Now I know that a lot of Christians assume a labyrinth is a new age, pagan, woo-woo ritual that is designed for goddess worship or some such thing, but this is a model of the labyrinth of Chartres, which has been the floor of a Catholic cathedral for a thousand years.  So it's hardly new or pagan.


The chapel at Sacred Heart at Riverbend is stunning. A true tour de force of modern spiritual architecture. Once you cross its threshold, you are immediately aware that you are in a place set apart, a sacred space.

I entered and looked at the green and white labyrinth filling almost the entire room. The altar had been removed, but the missals and prayer cards remained on a table at the back. As I slipped off my shoes, I noticed that there was the Novena to St. Jude prominently displayed. I smiled a bit, thinking how much I owed to Jude in the restoration of a relationship. I paused and read the prayer to myself, giving thanks that Jude had interceded.

I then began the walk. I stood at the beginning, looking at the twists and turns and thinking, "This is what my life has been like. I know where I want to be, where I want to go, where the center of Being lies, but I don't know how to get there." I took a step on the path and felt a weight descend on my shoulders, the weight I've been carrying for a long time.

The first steps took me tantalizingly close to the center. I could take a single sidewise step and be at the heart, but that's not how it works in a labyrinth and that's not how it works in life.  I paused, wishing that it were so, but knew it was not.  I longed to be at the end, to have the prayers answered, to be finished with this part of life's journey.  And then the next turn took me away and each subsequent turn led me farther and further from the place I longed to me.  At one point, tracing the rim of the labyrinth I realized I had no idea how far I had come or how close to the end I might be.  I didn't know if I was near the beginning, at the middle or close to the end.  It seemed like I had walked a great distance, but was it really? I blinked as tears dropped off my lashes. This symbolic walk was a microcosm of all that I had been feeling. The not knowing; the distance; the journey.

(Records from a data collection)
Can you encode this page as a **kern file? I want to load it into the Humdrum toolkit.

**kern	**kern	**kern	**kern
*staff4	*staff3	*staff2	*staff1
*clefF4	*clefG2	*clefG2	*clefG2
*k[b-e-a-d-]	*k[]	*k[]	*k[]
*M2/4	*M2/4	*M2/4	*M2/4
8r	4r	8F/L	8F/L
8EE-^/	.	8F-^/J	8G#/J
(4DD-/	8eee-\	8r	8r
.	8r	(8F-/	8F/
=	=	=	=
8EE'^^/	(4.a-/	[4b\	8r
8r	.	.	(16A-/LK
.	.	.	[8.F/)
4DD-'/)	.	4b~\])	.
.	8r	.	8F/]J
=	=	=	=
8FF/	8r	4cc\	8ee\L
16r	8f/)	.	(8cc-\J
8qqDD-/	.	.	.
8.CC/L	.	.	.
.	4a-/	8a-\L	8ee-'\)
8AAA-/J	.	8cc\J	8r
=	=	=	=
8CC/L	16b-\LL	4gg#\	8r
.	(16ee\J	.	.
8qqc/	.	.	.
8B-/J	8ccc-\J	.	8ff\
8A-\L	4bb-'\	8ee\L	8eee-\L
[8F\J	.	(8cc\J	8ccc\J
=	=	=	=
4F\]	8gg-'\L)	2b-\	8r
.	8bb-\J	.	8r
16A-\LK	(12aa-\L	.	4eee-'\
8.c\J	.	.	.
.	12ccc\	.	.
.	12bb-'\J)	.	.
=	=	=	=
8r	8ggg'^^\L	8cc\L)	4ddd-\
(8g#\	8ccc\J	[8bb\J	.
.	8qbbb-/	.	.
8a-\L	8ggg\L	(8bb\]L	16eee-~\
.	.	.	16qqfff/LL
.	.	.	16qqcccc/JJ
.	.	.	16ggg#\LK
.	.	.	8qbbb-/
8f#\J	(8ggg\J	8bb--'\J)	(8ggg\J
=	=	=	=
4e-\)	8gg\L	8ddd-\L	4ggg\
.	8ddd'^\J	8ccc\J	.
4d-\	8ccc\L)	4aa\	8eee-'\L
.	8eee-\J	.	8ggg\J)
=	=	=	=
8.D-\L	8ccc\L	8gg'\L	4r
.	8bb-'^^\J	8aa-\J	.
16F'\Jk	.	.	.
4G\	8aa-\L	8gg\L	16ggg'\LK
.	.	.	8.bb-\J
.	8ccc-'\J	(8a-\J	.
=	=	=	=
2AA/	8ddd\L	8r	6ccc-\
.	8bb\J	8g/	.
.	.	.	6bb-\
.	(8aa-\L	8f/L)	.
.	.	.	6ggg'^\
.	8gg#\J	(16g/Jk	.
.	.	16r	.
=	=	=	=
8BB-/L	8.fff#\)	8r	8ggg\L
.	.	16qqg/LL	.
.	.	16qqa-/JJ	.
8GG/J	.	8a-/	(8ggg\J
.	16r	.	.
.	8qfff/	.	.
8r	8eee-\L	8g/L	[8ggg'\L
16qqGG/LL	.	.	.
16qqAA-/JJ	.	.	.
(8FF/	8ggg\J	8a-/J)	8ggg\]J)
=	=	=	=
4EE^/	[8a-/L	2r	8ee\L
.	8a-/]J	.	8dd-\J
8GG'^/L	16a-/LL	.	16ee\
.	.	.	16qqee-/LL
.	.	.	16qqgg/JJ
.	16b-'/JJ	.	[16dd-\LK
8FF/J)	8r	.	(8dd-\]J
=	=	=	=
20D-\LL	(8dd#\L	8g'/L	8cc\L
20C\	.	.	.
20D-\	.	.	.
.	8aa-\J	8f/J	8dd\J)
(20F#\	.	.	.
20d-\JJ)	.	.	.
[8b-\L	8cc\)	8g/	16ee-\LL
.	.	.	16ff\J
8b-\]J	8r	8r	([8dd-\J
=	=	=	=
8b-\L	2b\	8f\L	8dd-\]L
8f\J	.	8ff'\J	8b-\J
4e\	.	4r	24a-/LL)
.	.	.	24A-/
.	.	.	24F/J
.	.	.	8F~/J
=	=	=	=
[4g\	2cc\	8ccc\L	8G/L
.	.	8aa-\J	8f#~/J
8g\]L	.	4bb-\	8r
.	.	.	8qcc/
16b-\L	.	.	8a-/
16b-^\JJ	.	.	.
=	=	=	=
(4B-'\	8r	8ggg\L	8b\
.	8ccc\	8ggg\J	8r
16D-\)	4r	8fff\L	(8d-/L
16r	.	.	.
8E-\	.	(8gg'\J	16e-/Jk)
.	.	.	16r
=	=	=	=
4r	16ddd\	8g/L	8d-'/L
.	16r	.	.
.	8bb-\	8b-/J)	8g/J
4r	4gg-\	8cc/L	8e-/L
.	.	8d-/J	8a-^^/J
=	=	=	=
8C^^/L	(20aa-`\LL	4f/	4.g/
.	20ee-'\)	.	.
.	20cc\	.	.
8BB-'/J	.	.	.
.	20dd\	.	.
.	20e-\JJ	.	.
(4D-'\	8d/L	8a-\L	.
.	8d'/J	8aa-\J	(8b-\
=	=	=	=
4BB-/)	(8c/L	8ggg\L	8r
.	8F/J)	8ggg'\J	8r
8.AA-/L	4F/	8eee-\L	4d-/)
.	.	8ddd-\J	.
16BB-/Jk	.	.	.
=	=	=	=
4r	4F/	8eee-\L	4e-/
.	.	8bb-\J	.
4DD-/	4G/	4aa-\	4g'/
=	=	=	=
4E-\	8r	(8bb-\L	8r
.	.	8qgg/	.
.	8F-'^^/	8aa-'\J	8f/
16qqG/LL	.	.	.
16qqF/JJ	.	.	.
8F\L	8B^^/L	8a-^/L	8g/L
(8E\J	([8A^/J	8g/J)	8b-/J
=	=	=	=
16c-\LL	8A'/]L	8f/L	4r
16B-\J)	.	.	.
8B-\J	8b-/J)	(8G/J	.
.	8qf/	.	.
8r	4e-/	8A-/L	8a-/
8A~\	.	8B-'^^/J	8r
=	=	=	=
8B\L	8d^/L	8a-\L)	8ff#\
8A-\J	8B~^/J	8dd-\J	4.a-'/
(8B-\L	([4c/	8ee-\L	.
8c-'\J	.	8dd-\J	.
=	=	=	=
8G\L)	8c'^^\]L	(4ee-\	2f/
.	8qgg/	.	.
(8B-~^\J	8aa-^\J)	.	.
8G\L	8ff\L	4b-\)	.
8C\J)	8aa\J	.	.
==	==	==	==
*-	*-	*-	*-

Problems and tasks >>
**a)** In the labyrinth text, list what the writer wants in the sentence beginning "I longed to be at the end".
**b)** Count the lines of the listing that contain the string "kern". Reply with the number only.
The labyrinth text and the listing have nothing to do with each other.

Answer set >>
**a)**
- To be at the end
- To have the prayers answered
- To be finished with this part of life's journey

**b)** 2